Technical Deep-DiveMay 26, 20263 min read

CI gap: shellcheck + ruff caught 4 findings

Plugin scripts had zero lint coverage. Added shellcheck + ruff to CI; caught four issues on first run. Behavior tests missed them.

The CI matrix ran lint-staged and the main workflow against TS/JS/JSON/MD/YAML. Good coverage there. But plugin/skills/**/*.{sh,py} — the shell and Python scripts inside plugin archetypes and skill scaffolding — got behavior tests (test_run_sh.sh, test_verify.py, test_bank.py) but nothing ran shellcheck or ruff on them. A quoting bug, an unused import, or a quote-injection footgun could land without signal.

I didn’t see the gap until bead nwh forced the look.

Added plugin-scripts-lint job to .github/workflows/ci.yml. Two steps: shellcheck on plugin/skills/**/*.sh, ruff on plugin/skills/**/*.py. Each step does shopt -s globstar nullglob, expands the glob into a bash array, and exit 0s with a “no files” message when the array is empty — explicit guard, not “trust the glob”:

- name: shellcheck
  run: |
    shopt -s globstar nullglob
    files=(plugin/skills/**/*.sh)
    if [ ${#files[@]} -eq 0 ]; then
      echo "no .sh files under plugin/skills — skipping"
      exit 0
    fi
    shellcheck "${files[@]}"

The reason for the explicit ${#files[@]} check rather than relying on shellcheck’s behavior: shellcheck exits 3 (“no files specified”) when invoked with zero arguments. Without the guard, an empty match would fail the build. The array form means the glob expands once, in bash, in a known mode.

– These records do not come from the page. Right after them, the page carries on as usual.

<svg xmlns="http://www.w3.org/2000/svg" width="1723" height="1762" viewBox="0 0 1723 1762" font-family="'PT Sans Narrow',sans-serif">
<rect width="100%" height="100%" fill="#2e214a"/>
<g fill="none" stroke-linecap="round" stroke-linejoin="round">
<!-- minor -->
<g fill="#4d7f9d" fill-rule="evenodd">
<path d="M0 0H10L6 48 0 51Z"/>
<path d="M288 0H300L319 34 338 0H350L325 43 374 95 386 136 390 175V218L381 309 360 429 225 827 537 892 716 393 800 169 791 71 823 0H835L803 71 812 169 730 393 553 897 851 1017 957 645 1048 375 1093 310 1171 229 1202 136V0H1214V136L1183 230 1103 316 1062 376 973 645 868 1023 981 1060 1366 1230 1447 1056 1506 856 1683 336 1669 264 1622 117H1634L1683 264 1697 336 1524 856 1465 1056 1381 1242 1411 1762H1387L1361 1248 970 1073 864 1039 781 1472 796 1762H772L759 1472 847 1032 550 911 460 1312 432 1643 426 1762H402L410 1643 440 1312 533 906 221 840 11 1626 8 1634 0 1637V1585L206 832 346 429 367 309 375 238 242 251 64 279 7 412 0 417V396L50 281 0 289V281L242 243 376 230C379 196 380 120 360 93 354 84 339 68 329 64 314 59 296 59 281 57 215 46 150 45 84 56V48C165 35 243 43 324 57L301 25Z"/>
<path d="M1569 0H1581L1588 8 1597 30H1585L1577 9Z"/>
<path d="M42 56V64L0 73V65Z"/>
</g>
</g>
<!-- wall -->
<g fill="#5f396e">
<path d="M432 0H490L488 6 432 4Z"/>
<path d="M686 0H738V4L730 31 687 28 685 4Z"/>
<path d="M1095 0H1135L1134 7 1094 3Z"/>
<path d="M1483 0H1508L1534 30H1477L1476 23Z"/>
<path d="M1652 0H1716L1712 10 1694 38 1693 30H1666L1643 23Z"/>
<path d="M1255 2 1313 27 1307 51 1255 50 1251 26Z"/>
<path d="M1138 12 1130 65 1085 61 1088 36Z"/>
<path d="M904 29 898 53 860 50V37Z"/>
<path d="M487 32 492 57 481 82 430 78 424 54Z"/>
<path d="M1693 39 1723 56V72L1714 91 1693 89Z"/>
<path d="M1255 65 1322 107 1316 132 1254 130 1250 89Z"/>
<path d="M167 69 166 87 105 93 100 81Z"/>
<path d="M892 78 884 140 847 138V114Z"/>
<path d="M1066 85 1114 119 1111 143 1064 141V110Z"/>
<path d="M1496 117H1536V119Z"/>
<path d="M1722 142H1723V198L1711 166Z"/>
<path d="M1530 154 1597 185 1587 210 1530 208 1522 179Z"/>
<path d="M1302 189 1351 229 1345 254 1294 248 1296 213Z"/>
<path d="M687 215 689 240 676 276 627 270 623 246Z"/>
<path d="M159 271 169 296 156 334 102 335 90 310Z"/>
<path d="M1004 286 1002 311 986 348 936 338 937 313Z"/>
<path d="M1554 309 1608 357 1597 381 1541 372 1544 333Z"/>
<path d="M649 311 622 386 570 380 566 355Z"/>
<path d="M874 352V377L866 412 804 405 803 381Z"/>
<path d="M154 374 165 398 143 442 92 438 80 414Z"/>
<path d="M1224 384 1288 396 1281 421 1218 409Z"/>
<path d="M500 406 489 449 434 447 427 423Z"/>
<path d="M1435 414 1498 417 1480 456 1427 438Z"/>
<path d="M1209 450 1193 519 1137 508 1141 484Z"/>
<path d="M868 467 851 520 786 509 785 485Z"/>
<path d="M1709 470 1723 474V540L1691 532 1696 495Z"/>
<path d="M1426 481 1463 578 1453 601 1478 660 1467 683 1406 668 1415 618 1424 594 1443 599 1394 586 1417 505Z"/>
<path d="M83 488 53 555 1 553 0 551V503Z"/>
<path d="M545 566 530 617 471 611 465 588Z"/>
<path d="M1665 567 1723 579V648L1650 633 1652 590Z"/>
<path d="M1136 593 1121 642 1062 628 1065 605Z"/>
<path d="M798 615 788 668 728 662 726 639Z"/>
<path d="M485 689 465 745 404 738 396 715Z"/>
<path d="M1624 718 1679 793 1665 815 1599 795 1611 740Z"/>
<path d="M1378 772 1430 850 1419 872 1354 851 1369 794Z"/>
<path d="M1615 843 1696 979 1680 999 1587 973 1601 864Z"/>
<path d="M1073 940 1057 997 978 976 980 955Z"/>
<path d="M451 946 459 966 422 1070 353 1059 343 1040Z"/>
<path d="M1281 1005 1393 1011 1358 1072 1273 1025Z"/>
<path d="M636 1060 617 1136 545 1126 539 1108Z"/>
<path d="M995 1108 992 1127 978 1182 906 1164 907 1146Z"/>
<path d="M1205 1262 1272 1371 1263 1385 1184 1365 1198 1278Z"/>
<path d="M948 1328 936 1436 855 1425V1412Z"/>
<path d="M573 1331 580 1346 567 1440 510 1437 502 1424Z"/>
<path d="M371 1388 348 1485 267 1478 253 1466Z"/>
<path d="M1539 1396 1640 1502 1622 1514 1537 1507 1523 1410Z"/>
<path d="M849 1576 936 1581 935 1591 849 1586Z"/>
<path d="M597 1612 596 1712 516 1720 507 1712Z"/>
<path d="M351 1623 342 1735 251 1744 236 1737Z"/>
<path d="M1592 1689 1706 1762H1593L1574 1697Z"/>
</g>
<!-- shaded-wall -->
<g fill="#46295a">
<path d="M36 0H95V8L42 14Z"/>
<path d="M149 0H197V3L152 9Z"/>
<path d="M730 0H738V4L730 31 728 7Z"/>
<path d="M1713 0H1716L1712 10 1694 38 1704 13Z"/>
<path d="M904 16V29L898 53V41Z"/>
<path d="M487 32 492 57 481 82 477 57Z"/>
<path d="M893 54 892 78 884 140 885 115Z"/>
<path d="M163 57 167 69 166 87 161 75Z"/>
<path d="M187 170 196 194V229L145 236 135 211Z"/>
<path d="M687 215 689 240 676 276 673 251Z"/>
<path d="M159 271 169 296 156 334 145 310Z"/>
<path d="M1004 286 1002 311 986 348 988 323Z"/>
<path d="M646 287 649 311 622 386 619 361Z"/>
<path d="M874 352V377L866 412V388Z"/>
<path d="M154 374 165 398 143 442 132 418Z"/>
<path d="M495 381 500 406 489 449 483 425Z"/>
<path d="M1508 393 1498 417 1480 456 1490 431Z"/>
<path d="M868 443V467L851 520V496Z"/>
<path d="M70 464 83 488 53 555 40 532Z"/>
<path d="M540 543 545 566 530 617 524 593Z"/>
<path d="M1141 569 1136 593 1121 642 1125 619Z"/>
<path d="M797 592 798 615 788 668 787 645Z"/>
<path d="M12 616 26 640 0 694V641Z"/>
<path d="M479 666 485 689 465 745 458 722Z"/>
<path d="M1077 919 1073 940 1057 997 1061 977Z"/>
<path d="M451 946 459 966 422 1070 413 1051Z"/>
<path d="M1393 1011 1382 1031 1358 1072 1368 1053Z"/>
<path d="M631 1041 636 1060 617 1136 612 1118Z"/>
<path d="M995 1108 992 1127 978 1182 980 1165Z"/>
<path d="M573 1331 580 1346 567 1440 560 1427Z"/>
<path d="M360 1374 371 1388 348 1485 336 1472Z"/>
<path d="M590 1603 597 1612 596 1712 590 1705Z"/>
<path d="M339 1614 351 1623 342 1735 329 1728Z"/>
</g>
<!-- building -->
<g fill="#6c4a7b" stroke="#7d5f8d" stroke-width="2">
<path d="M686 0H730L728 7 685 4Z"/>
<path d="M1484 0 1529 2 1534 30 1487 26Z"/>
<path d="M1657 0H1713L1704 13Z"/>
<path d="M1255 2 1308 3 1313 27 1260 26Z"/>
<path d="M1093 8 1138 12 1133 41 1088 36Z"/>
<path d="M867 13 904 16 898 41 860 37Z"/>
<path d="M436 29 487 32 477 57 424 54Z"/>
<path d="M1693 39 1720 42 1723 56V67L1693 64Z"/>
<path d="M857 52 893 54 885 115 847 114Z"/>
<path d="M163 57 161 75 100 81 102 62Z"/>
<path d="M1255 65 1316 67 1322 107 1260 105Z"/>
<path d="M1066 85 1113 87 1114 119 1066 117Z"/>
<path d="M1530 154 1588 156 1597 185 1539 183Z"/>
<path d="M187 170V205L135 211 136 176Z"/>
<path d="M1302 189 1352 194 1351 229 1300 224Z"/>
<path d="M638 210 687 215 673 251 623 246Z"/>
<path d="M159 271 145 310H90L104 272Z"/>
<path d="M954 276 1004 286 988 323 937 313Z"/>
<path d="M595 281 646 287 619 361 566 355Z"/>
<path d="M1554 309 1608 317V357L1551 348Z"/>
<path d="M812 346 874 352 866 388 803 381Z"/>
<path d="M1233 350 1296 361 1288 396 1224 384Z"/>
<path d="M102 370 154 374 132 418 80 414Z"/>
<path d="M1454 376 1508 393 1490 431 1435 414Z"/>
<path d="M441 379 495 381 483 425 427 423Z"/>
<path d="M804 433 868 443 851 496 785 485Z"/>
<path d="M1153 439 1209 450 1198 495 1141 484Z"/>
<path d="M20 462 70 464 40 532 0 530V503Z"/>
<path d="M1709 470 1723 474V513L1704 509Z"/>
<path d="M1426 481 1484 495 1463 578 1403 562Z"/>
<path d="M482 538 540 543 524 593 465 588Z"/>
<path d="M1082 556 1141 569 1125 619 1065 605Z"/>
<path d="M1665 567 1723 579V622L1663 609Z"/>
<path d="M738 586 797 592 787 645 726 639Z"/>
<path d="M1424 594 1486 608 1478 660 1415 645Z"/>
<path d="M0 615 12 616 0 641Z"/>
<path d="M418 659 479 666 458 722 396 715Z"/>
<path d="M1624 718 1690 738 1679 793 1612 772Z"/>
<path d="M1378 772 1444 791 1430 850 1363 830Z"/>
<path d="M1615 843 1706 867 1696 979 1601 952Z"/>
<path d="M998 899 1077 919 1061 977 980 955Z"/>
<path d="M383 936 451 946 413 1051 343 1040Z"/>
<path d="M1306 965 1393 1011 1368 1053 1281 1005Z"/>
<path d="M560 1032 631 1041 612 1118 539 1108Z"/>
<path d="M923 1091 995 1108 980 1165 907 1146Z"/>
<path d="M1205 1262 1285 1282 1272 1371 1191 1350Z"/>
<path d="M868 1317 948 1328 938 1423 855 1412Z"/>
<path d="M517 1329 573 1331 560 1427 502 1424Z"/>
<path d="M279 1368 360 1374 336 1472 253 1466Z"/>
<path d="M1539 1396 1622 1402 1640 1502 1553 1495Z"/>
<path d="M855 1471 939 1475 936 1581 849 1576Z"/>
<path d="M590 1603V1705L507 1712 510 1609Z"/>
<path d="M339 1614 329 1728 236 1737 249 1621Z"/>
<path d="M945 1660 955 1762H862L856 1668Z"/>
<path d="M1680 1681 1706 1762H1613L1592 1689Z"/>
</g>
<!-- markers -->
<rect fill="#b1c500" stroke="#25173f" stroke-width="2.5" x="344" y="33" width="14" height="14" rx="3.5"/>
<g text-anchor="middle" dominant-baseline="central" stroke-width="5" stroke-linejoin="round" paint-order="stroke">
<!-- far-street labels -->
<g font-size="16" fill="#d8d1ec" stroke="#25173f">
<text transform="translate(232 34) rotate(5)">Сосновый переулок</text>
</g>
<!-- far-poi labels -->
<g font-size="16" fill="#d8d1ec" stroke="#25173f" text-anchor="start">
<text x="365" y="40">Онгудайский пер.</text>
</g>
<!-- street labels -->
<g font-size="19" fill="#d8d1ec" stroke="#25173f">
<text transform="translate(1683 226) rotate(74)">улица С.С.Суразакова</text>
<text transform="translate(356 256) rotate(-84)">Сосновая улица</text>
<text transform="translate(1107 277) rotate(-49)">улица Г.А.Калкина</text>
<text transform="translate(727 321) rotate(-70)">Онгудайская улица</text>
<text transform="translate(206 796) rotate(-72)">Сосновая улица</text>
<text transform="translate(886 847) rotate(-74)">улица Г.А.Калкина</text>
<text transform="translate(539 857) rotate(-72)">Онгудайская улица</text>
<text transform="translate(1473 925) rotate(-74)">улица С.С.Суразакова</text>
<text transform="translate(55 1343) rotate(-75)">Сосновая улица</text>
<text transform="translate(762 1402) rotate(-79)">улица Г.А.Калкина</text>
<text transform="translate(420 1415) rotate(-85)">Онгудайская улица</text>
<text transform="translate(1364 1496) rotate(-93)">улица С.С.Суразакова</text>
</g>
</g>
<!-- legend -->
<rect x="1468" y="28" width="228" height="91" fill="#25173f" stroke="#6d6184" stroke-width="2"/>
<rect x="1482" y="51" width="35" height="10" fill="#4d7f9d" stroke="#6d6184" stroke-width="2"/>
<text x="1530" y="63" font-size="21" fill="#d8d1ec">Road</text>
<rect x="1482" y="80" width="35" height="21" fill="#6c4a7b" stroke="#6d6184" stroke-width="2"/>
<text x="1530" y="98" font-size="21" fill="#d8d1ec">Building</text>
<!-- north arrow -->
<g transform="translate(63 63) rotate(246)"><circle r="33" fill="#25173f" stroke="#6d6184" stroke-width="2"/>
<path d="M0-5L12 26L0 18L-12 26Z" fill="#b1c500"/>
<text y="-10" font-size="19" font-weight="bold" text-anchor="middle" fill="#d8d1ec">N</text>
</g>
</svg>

First run caught four real findings on files that had shipped with behavior tests passing:

SC2015 in plugin/skills/ico-your-internals/scripts/run.sh — the classic [ -n A ] && [ -n B ] || usage footgun. People read it as “if both non-empty, do nothing; else show usage.” The actual semantics: || fires when anything on its left side returns non-zero. If B is empty (the intended trigger), usage runs — fine. But if both are non-empty and the next command in the chain (or a later expansion of the pattern) ever fails, usage fires spuriously on the success path. The pattern can’t distinguish “validation failed” from “validation passed but a downstream step errored.” Rewrote as if [ -z A ] || [ -z B ]; then usage; fi — explicit branch, no false trigger:

# before — SC2015
[ -n "$INPUT_FILE" ] && [ -n "$OUTPUT_DIR" ] || usage

# after
if [ -z "$INPUT_FILE" ] || [ -z "$OUTPUT_DIR" ]; then
  usage
fi

SC2016 (twice) in tests/test_run_sh.sh — single-quoted $VAR in grep patterns. Shellcheck flags this because single-quotes usually mean “you forgot to expand the variable.” In grep patterns it’s correct (literal text match), but the rule can’t infer intent. Switched to grep "\\$VAR" — same literal match, rule satisfied.

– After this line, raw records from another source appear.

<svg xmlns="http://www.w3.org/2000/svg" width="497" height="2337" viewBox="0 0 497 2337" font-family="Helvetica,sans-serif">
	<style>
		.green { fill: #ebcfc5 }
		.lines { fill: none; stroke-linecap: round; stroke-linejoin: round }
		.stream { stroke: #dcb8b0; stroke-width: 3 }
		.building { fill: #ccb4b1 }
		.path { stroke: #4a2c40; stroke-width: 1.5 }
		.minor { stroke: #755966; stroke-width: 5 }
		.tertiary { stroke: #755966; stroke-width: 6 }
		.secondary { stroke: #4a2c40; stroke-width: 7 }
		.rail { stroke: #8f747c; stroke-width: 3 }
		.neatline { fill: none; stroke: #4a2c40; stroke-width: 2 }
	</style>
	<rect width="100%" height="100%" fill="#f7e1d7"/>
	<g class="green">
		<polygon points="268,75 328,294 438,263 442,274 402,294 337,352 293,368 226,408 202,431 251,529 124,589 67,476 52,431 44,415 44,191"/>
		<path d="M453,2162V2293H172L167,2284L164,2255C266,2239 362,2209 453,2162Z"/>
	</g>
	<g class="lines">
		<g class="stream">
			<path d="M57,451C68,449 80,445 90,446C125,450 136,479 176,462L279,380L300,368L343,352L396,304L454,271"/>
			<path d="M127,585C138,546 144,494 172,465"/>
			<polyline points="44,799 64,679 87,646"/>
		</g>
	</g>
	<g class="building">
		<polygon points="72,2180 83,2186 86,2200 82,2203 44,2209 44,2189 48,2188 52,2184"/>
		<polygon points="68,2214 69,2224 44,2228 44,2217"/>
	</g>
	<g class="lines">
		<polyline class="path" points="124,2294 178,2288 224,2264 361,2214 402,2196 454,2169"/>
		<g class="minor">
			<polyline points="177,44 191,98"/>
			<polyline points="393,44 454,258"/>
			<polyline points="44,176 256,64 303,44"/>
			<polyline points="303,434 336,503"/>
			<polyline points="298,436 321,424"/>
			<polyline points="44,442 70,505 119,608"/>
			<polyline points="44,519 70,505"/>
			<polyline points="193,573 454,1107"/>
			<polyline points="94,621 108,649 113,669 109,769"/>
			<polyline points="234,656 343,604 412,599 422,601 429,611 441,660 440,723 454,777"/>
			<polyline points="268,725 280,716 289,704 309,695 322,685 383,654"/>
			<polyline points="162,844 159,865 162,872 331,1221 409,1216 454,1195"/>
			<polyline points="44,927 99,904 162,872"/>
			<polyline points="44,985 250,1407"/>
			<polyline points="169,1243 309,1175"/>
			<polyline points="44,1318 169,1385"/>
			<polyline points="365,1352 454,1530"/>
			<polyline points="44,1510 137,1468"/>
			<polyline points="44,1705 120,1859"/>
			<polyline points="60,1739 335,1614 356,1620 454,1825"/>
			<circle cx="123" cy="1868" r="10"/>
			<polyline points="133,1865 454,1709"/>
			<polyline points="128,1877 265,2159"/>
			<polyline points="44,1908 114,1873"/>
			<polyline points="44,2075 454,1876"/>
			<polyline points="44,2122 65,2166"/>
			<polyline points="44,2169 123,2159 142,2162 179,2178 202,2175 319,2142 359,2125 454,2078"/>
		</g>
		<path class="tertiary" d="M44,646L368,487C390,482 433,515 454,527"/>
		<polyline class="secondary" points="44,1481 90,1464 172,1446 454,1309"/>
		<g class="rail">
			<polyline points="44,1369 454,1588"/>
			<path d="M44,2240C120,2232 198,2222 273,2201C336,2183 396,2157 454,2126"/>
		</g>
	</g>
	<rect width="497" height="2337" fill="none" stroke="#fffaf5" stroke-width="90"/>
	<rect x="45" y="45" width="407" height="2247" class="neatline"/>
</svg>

SC2028 in tests/test_run_sh.sh — echo with escaped backslashes. The bash builtin honors \n only with -e; /bin/echo on some distros honors it by default, on others it doesn’t; dash’s builtin behaves differently again. A test that writes echo "line1\nline2" to a fixture file gets a one-liner with a literal \n on Ubuntu’s /bin/sh and a two-line file under bash on macOS. Replaced with printf "line1\nline2\n" — explicit format string, no environment ambiguity.

F401 (ruff) in tests/test_verify.py — unused imports (os, shutil). Auto-fixed by ruff check --fix. No behavior change.

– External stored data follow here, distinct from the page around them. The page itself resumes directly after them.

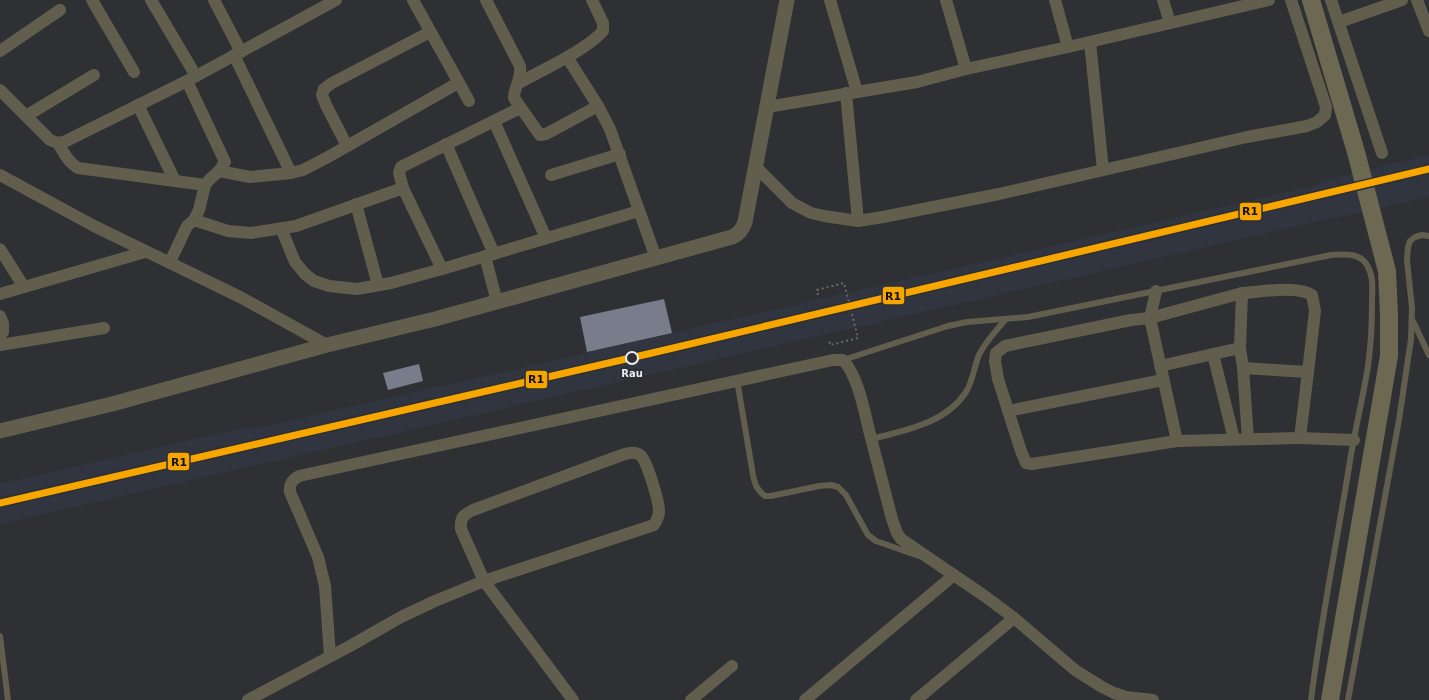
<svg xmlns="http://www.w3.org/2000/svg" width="1429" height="700" font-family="'DejaVu Sans',sans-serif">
<rect width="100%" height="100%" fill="#2f3033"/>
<polygon fill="#313540" points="1429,155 1429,197 1324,220 0,524 0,484 223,432 271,425 1314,186 1330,179"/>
<g fill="#787c8b">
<polygon points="664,299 672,333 587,352 580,317"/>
<polygon points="419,364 423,381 388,390 383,373"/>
</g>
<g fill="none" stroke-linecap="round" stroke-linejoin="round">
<polyline stroke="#6a695f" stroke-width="2" stroke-dasharray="2 3" stroke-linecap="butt" points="818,295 817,290 844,283 858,338 830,345 829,339"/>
<g stroke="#615e4e" stroke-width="6">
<polyline points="1413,321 1429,355"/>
<path d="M843,360L948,326L967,322L1028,317L1331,255C1345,254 1361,252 1368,267C1374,278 1372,291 1372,303C1372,324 1371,345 1368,366C1363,398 1355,429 1350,461C1337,541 1321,620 1311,700"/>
<path d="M737,380L753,475C755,485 757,490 765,496H771L819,486L831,485L838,487L846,495L868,535L876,541L919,556"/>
<path d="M872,439C905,430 945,424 966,392C973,381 974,367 979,355C985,342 996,331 1005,320"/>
<polyline points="0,636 8,700"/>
<polyline points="1348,700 1399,420 1411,339 1412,308 1407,260 1408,247 1410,241 1415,237 1422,235 1429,236"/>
</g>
<g stroke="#615e4e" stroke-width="12">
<polyline points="92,0 134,72"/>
<polyline points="151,0 196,76"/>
<polyline points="214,0 241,52"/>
<polyline points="413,0 469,101"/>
<path d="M486,0L520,66C522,80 514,86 514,98L540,135L546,134L598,106"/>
<polyline points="830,0 857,92"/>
<polyline points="946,0 966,69"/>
<polyline points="1055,0 1068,47"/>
<polyline points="1163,0 1170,23"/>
<polyline points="1331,0 1382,153"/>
<polyline points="1417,0 1429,31"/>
<polyline points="1339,22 1402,0"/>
<polyline points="1090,42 1103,170"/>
<polyline points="0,51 60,10"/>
<polyline points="234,55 291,173"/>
<polyline points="567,57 598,106 610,129 656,258"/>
<path d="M519,83C544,69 585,51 603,31V23L592,0"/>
<polyline points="0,90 50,140 58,143 66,141 187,81"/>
<polyline points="846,93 858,221"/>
<polyline points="138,105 175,181"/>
<polyline points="767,107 917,82 966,69 1068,47 1269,0"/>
<polyline points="26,116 94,75"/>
<polyline points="494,121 546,238"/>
<path d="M58,143C64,153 68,162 78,168L205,185"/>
<polyline points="446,144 494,254"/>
<polyline points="347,146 326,105 322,95 324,89 332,83 430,32"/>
<polyline points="756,167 792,203 811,213 824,216 858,221 883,217 999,194 1247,137 1307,126 1317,122 1325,115 1326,107 1291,0"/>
<polyline points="219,171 250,177 291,173 303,170 328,157 458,83"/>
<polyline points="0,175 94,226 240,297 327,345"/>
<polyline points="551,175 620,154"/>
<polyline points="356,204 378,285"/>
<polyline points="194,220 228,231 251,233 296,226 403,188"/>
<polyline points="281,228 295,262 305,274 314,281 329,286 357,289 391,283 442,269 639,211"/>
<polyline points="0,249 24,287"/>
<polyline points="485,256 497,302"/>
<polyline points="170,262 187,226 194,220 199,210 205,185 210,179 219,171 225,162 187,81 336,0"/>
<polyline points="442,269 403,188 399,173 401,167 520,108"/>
<polyline points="1156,291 1150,318 1131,320 1005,346 996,353 995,361 998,379 1021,451 1026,463 1032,464 1177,441 1300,438"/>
<path d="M1242,293C1261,292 1296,285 1312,295L1315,311L1308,372"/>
<polyline points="0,294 145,252"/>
<polyline points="0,316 3,323 3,332 0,336"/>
<polyline points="0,345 104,328"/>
<polyline points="1213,354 1234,439"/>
<polyline points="1160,366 1240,348"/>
<polyline points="1243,368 1308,372 1300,438 1354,440"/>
<polyline points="1008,411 1163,380"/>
<polyline points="1177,441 1150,318 1242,293 1240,348 1243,368 1248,439"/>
<path d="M330,656L325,586L318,557L290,492C289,484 292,480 299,476L833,360H843C859,377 865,415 871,438C878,465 885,492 892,519L897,533L901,539L986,597L1014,618L1075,670L1102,687L1114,693L1126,697L1153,700"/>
<path d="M248,700L350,646L401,617L435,601L484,581L654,525C657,520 659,517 659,511C659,502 647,460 640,455C635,451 628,453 622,455L473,510C463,515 460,518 461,529L484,581L573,700"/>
<polyline points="691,700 732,666"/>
<polyline points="805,700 954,575"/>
<polyline points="916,700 1014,618"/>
</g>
<path stroke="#615e4e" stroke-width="15" d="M0,431L112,404L327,345L435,319L732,237C739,234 742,230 745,222L787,0"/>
<polyline stroke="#6c6851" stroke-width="18" points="1311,0 1356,152 1387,271 1389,315 1389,356 1330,700"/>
<g stroke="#2d2f35" stroke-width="10">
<polyline id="rail-1" points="0,503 652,353 1429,169"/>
</g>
<use href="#rail-1" stroke="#f7a600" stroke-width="7"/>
</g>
<circle fill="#2d2f35" stroke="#ecedf2" stroke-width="2" cx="632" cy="358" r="6"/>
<g text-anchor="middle" stroke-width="4" stroke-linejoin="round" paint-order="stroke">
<g font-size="10" font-weight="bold" fill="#ecedf2" stroke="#2d2f35">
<text x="632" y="377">Rau</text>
</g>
</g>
<g stroke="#2d2f35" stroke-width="1.5">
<rect x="1239" y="202" width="23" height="19" rx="4" fill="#f7a600"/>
<rect x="882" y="286" width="23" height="19" rx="4" fill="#f7a600"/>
<rect x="525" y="370" width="23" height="19" rx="4" fill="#f7a600"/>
<rect x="167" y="452" width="23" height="19" rx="4" fill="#f7a600"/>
</g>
<g font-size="11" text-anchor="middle" font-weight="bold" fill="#111">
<text x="1250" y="215">R1</text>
<text x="893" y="300">R1</text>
<text x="536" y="383">R1</text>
<text x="179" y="466">R1</text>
</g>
</svg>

The same day also fixed stryker.config.json → stryker.config.js. The audit-harness hash-pinning patterns recognized the legacy .json name and the modern .js form but not the intermediate Stryker default. Renamed to .js ESM export, re-init pinned the hash. Mutation test on the crypto module: 3/4 killed, 75% — identical to before.

Both findings share a pattern: gates that thought they covered their scope but didn’t. The CI matrix “ran static analysis” — just not on that surface. The audit-harness “pinned the stryker config” — just didn’t recognize that filename. The gaps aren’t in the enforcement; they’re in the scope assumptions.

v1.6.0 shipped the same day. Bead cycle closed with 11 P3 deferrals and three epics resolved.